Play ball: The Challenger League

Nothing brings the Williamstown community together like a game of baseball

The members of the Challenger League pose for a picture with the Williamstown Braves high school baseball team after the game on May 8.

Lou Gehrig said it best, “There is no room in baseball for discrimination. It is our national pastime and a game for all.”

On Tuesdays and Saturdays through the spring, the Challenger League will play the wonderful game of baseball at the Church Street complex in Williamstown. The league is for children with disabilities.

Coach Heather Brown has been involved with the league for the past nine years, while the league itself has been around for about 15 years. She gives all credit to Kathy and Mike Keller, who introduced her to the league.

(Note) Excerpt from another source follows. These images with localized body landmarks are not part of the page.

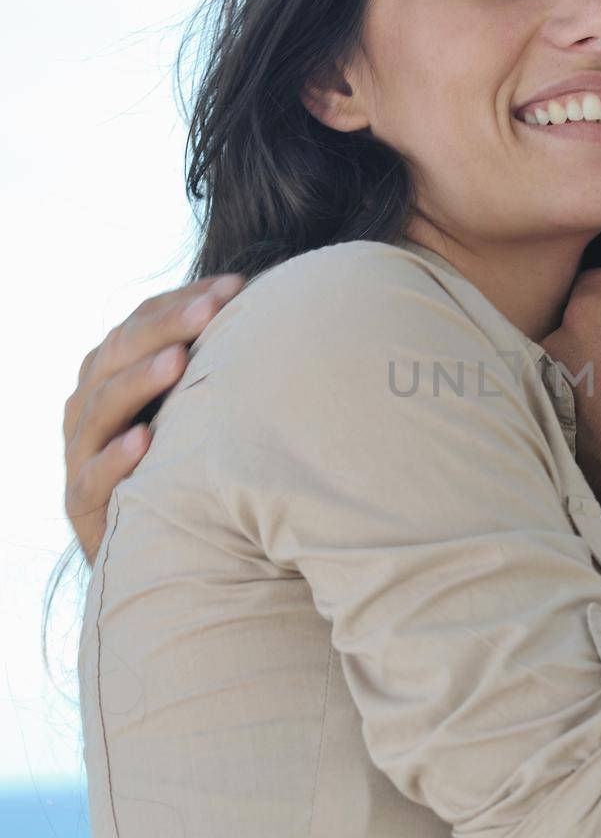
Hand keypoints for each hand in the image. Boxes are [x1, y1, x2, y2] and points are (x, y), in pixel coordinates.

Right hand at [63, 274, 244, 561]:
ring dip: (140, 380)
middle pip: (118, 353)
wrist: (159, 551)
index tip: (236, 286)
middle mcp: (90, 405)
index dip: (182, 300)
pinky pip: (93, 476)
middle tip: (211, 309)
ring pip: (102, 406)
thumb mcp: (199, 410)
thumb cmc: (188, 464)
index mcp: (114, 372)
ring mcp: (82, 452)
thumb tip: (282, 312)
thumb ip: (216, 367)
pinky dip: (116, 457)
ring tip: (179, 360)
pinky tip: (144, 441)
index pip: (140, 322)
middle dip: (166, 326)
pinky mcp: (82, 504)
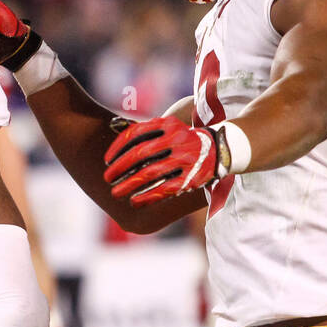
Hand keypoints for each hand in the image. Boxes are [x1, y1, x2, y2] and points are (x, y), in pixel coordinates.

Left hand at [103, 116, 222, 205]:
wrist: (220, 148)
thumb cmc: (184, 139)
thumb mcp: (169, 128)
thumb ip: (146, 132)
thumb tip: (112, 131)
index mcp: (167, 124)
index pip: (135, 134)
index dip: (117, 148)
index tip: (106, 161)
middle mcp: (176, 139)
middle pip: (140, 154)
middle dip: (119, 168)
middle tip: (107, 178)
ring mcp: (185, 158)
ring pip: (150, 173)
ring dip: (129, 185)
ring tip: (115, 193)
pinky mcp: (191, 177)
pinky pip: (164, 188)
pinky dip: (147, 196)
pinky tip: (135, 202)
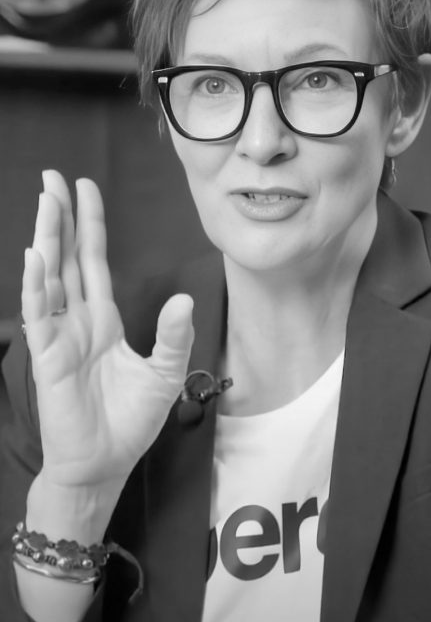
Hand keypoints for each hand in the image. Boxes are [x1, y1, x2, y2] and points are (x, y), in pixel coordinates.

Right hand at [21, 170, 193, 488]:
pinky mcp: (48, 359)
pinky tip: (36, 256)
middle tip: (53, 178)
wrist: (105, 463)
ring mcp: (60, 337)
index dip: (90, 225)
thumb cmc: (130, 421)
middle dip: (61, 218)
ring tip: (46, 202)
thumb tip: (184, 298)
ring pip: (51, 278)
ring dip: (48, 239)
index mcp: (104, 320)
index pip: (94, 261)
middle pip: (67, 258)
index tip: (85, 188)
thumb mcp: (164, 374)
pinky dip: (36, 286)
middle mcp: (78, 321)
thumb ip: (174, 336)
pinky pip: (41, 315)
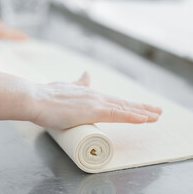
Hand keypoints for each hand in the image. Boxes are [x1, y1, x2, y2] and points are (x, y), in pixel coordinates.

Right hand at [30, 72, 162, 128]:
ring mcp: (95, 103)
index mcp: (89, 94)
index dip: (128, 105)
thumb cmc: (46, 97)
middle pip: (123, 103)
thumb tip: (87, 74)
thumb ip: (78, 83)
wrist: (35, 98)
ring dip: (142, 112)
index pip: (114, 101)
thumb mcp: (66, 88)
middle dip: (141, 108)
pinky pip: (119, 114)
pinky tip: (145, 119)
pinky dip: (133, 116)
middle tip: (158, 111)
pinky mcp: (93, 110)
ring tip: (157, 115)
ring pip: (125, 108)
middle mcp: (96, 96)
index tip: (141, 108)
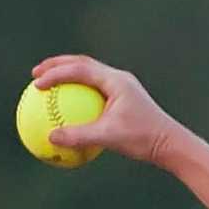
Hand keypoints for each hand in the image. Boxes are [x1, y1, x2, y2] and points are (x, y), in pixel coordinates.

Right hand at [29, 55, 184, 166]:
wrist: (172, 145)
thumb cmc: (144, 139)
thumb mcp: (110, 138)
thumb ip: (79, 136)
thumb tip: (50, 137)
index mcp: (116, 81)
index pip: (79, 69)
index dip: (55, 73)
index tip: (36, 83)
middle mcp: (119, 79)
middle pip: (82, 64)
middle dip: (57, 66)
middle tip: (35, 74)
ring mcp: (122, 88)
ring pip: (89, 76)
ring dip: (67, 77)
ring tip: (48, 87)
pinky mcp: (124, 100)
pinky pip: (95, 92)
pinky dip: (79, 96)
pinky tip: (67, 111)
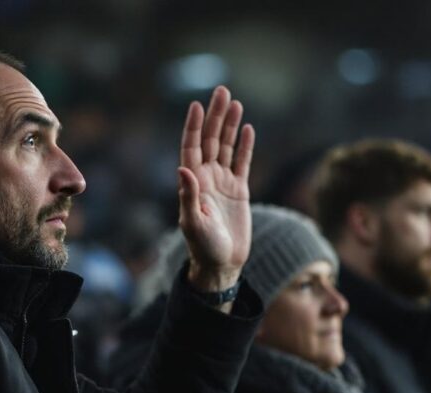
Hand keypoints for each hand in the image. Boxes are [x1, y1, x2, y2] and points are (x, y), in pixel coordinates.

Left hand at [178, 86, 254, 296]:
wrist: (222, 264)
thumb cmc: (203, 247)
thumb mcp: (193, 223)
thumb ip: (189, 196)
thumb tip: (183, 168)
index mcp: (192, 182)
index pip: (191, 147)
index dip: (193, 126)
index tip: (196, 104)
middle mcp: (206, 178)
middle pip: (210, 140)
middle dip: (215, 116)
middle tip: (222, 91)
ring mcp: (223, 182)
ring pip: (226, 146)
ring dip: (230, 125)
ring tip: (236, 103)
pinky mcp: (239, 190)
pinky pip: (243, 162)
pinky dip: (245, 146)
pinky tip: (248, 128)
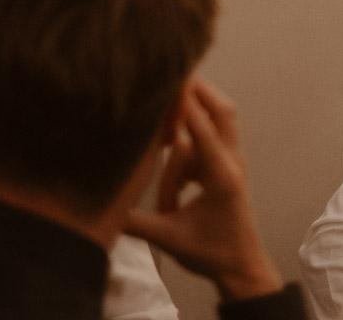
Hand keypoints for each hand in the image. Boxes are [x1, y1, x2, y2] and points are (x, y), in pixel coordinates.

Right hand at [126, 78, 283, 301]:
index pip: (204, 130)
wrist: (241, 266)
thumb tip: (100, 211)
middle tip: (173, 77)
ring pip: (213, 127)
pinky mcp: (226, 168)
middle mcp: (231, 163)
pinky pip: (208, 142)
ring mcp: (232, 163)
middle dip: (199, 93)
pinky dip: (189, 143)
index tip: (174, 79)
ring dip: (187, 131)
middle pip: (222, 112)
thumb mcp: (170, 239)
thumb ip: (135, 223)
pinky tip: (170, 162)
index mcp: (222, 176)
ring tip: (165, 155)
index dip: (187, 104)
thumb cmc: (211, 253)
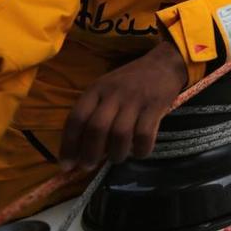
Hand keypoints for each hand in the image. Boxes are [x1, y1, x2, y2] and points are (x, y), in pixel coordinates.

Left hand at [60, 40, 186, 170]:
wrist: (164, 64)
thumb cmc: (130, 81)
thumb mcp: (106, 89)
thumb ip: (94, 113)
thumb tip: (80, 151)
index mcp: (96, 89)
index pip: (76, 118)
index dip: (68, 145)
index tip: (66, 165)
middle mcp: (113, 94)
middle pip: (96, 128)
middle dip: (89, 153)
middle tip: (89, 167)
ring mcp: (135, 100)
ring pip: (120, 134)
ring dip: (116, 154)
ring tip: (117, 157)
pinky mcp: (155, 106)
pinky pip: (144, 135)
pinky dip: (140, 150)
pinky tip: (139, 151)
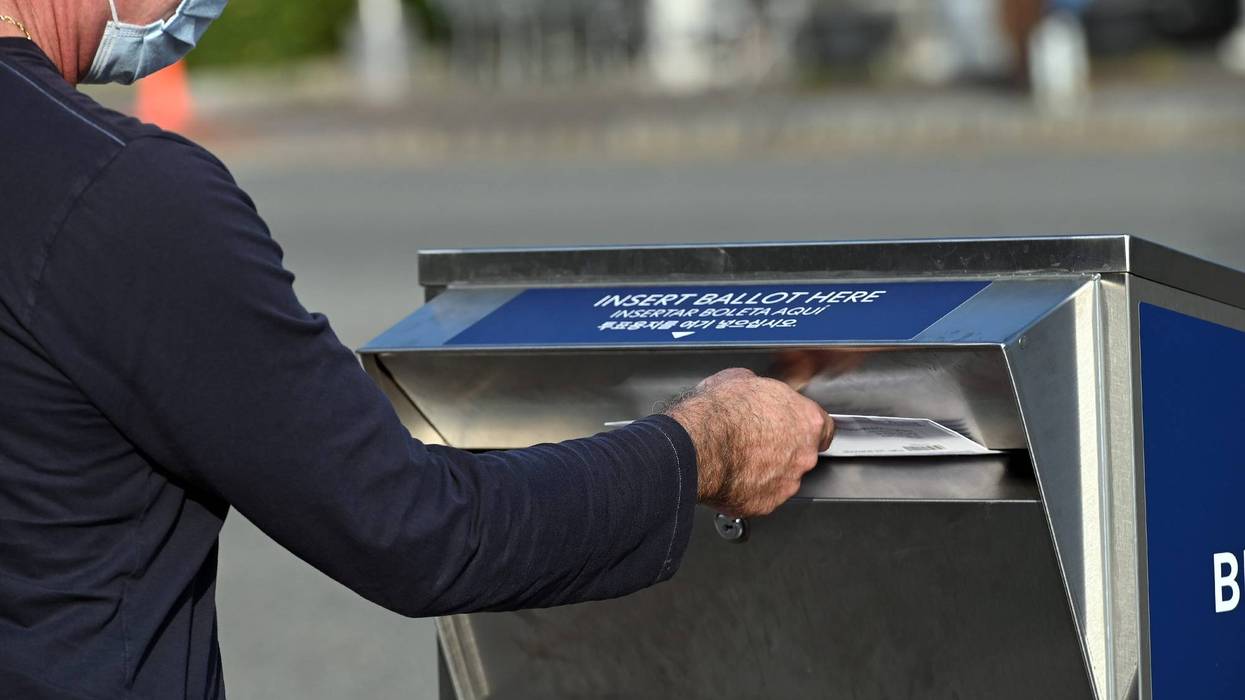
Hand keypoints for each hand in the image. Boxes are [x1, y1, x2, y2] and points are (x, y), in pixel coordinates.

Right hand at [665, 368, 833, 517]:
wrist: (697, 444)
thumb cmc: (720, 413)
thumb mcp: (742, 380)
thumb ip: (762, 392)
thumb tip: (754, 392)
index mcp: (806, 421)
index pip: (824, 428)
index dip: (804, 427)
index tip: (793, 427)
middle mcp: (803, 456)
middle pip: (802, 454)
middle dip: (783, 448)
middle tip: (755, 440)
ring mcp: (786, 483)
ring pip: (783, 478)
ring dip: (766, 470)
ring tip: (739, 458)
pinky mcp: (765, 504)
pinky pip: (761, 496)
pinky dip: (749, 489)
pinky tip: (731, 475)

“My daughter has cerebral palsy.” Brown said. “My neighbor was running it [the league] at the time so she encouraged me to bring Sarah out on the field and we started playing. That was nine years ago. That was with Kathy and Mike Keller. They were amazing, they really formed this.”

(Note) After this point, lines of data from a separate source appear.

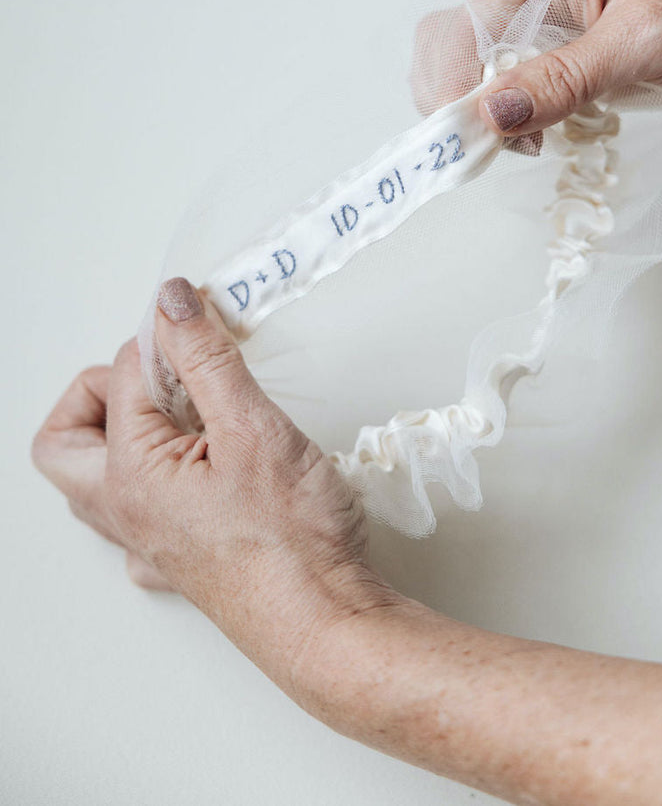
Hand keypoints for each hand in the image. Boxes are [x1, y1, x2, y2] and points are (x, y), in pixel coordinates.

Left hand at [34, 278, 386, 691]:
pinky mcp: (179, 561)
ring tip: (176, 413)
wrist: (327, 624)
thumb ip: (204, 357)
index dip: (164, 336)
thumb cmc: (293, 543)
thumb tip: (171, 304)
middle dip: (99, 391)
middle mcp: (126, 512)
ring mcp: (148, 543)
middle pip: (67, 438)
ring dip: (118, 436)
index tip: (203, 322)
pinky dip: (148, 484)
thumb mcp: (252, 426)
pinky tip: (191, 473)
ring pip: (93, 482)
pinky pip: (134, 521)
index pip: (122, 374)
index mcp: (130, 474)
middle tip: (158, 373)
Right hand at [473, 0, 661, 135]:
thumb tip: (494, 111)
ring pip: (483, 78)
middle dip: (464, 98)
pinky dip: (516, 122)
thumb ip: (565, 76)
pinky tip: (534, 137)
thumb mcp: (640, 35)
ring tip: (520, 143)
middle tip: (489, 144)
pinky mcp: (566, 62)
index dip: (455, 76)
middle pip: (462, 50)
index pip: (468, 22)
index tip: (466, 128)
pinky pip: (517, 95)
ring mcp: (549, 31)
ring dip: (489, 116)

The Challenger League depends on volunteers. For instance, last Tuesday night, the Williamstown Braves were in attendance to assist Brown. Pat Leighton, a volunteer of more than seven years, was on hand and had nothing but great things to say about his time as a volunteer.

“We want to show them how to play baseball the right way and have fun,” Leighton said. “It brings a lot of baseball players out to help with the kids who don’t have a chance to play in the town league. They get to come out here, play, and have a good time.”

Bo Cancelliere, another member of the Braves, enjoyed his time as an active volunteer.

“All you have to do is have fun with everybody and treat everybody the same,” Cancelliere said. “It’s a good image for Williamstown. It’s good to have your town know you include everybody.”

The Williamstown Fire Department will be at a game next week to volunteer.

“Jim DeHart reached out to us and said they want to volunteer,” Brown said. “I think it’s amazing, the kids are going to go nuts. It brings the community together. I owe it all to the parents for raising children who want to help.”

Since Brown took control of the League, she’s seen a steady increase in players. She’s gone from having 13, to 18, to 28 this season. Her goal is to eventually grow the team so they can split into two or eventually travel to other communities to play their Challenger League teams.

Brown’s team has children from ages 4 to 18. She accepts all children, from those with ADHD to cerebral palsy and anything in between. Brown also accepts children from outside the district, so it’s not exclusive to Williamstown. The most important thing to her is that the kids are having fun.

“I just want them to have fun and say ‘I play ball.’” Brown said. “The kids are active, they’re out playing a sport, they’re not at home on the computer, it gets them out and running around and having a good time.”